AbstractSolute carrier family 6 member 1 (SLC6A1) gene encodes GAT-1, a GABA transporter expressed on glia and presynaptic terminals of inhibitory neurons. Mutations in SLC6A1 are associated with myoclonic atonic epilepsy, absence epilepsy, autism, and intellectual disability. However, the mechanisms leading to these defects are unknown. Here, we used a novel mouse model harboring a point mutation (S295L) recently identified in the human SLC6A1 gene that results in impaired membrane trafficking of the GAT-1 protein. We performed chronic wireless telemetry recordings of heterozygous (GAT-1S295L/+) mice, and of mice lacking one or both copies of the gene (GAT-1+/− and GAT-1−/−).
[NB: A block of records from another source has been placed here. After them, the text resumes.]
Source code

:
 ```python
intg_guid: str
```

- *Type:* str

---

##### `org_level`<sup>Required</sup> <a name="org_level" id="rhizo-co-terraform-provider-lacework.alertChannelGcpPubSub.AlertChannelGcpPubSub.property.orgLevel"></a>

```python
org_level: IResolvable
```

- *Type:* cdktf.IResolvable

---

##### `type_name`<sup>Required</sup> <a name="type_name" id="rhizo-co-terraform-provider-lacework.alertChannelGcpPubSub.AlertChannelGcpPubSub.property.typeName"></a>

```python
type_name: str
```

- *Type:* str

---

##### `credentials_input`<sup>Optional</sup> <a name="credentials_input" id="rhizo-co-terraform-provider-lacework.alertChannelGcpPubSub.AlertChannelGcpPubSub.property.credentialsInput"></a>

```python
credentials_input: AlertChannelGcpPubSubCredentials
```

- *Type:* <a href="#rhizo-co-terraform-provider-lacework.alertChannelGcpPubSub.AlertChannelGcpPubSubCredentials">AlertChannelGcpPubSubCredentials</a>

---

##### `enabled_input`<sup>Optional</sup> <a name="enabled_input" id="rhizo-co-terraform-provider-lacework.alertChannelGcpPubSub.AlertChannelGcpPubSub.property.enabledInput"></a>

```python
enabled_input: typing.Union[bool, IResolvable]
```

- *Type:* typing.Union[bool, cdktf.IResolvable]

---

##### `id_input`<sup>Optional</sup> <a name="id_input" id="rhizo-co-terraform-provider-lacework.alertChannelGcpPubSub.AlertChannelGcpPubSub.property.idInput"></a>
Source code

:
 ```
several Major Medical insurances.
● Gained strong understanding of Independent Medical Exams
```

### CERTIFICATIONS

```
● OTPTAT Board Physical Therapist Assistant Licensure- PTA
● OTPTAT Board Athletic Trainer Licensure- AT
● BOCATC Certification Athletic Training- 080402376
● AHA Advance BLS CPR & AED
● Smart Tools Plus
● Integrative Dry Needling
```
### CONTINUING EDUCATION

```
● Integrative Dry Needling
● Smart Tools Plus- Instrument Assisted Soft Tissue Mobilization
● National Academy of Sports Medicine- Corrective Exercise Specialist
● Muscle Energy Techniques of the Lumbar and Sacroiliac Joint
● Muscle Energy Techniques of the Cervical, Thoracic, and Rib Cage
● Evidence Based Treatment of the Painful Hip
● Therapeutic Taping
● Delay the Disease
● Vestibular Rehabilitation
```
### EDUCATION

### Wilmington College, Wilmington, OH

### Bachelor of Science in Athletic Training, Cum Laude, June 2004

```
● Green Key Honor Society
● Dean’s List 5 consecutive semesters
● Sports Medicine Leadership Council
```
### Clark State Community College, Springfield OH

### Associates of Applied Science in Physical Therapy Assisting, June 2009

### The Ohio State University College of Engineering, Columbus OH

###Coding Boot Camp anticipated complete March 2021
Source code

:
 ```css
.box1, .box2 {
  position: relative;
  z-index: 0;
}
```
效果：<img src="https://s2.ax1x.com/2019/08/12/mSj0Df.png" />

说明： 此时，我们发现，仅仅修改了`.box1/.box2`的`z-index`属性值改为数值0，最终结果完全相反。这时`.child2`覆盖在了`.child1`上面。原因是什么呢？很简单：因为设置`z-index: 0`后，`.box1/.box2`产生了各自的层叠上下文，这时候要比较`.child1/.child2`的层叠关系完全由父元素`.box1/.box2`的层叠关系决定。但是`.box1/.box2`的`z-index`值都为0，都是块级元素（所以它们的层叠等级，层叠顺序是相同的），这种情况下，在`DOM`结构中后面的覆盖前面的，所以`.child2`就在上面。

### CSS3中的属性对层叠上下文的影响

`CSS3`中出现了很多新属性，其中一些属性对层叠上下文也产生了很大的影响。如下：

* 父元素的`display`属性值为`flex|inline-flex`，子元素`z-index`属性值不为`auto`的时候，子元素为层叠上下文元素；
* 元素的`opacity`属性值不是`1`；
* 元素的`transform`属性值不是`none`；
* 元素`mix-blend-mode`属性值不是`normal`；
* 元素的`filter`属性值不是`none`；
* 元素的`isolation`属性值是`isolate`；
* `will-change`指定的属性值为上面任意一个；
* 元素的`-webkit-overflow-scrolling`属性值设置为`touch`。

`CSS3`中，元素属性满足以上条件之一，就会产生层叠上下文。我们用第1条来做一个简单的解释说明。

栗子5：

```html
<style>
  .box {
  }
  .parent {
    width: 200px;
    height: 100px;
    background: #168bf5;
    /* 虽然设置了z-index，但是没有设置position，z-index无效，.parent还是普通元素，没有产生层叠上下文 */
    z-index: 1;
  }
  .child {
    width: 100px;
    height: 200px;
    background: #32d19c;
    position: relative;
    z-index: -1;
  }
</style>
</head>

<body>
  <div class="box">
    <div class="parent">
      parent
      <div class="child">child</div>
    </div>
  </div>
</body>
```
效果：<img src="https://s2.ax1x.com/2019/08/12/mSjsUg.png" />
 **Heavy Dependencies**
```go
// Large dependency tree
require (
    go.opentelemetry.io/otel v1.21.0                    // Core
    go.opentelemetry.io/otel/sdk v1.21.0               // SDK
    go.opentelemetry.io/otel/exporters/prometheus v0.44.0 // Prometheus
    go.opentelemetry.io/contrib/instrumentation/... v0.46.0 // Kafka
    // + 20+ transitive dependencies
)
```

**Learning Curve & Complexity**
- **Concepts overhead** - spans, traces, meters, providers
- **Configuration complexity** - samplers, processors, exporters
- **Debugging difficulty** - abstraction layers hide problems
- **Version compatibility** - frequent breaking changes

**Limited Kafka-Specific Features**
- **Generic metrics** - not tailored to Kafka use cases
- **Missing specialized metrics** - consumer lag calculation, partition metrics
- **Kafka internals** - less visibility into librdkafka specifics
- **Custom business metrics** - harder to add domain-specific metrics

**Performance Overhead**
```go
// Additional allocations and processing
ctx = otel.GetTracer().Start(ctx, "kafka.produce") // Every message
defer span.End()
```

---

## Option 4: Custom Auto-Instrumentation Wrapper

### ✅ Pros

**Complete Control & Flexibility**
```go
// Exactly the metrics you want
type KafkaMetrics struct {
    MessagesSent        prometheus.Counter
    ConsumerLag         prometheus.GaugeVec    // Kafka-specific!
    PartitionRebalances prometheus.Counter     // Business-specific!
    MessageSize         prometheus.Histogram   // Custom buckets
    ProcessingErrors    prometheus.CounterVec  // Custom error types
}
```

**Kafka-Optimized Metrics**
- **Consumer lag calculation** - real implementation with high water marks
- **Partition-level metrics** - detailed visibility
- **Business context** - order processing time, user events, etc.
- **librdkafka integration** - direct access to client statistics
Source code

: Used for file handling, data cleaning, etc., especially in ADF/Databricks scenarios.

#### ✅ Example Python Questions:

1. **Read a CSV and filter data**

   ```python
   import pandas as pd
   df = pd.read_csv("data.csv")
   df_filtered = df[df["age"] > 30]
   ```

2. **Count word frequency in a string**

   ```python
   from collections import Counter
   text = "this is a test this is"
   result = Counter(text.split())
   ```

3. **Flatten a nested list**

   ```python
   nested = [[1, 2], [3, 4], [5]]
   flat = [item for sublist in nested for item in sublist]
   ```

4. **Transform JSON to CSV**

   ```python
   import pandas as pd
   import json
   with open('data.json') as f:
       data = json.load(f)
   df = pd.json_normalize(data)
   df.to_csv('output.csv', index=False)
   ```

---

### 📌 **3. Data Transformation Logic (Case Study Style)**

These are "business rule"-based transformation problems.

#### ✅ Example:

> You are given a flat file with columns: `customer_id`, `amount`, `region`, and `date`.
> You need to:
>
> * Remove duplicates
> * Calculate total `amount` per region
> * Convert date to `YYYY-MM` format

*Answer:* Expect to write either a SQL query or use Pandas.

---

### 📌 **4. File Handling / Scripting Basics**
We assessed their behaviors and pharmacosensitivity, and investigated the relationship between seizure burden and behavioral performance. GAT-1S295L/+ mice exhibited frequent spikewave discharges (SWDs) associated with behavioral arrest, and there was a dose-effect relationship between GAT-1 gene copy number and the severity of electrocorticogram (ECoG) abnormalities. Seizure burden was inversely correlated with behavioral performance. Forelimb grip strength was reduced in female mice. Acute administration of GAT-1 antagonist NO-711 induced SWDs in wildtype mice, exacerbated the phenotype in GAT-1S295L/+ and GAT-1+/− mice, and had no effect on GAT-1−/− mice lacking the drug target. By contrast, ethosuximide normalized the ECoG in GAT-1S295L/+ and GAT-1+/− mice. In conclusion, GAT-1S295L/+ mice show haploinsufficiency with evidence of GAT-1 hypofunction. This mouse model reconstitutes major aspects of human disease and thus provides a useful preclinical model for drug screening and gene therapy.Significance StatementThe SLC6A1 gene encodes for GAT-1, a major GABA transporter. Mutations in SLC6A1 lead to a spectrum of neurodevelopmental disorders and epilepsies collectively referred to as SLC6A1-related disorders (SRD). A critical contributor to disability in SRD patients is the burden of seizures and their sequelae. There is an urgent need to understand the mechanisms of SRD as they will inform therapeutic interventions. Mouse models can provide critical information allowing both the assessment of candidate therapies and the design of next generations therapies. Here we used behavioral assessments and wireless electrophysiology in a new mouse model of SRD to understand the disease pathogenesis and the association between seizure burden and behavioral deficits.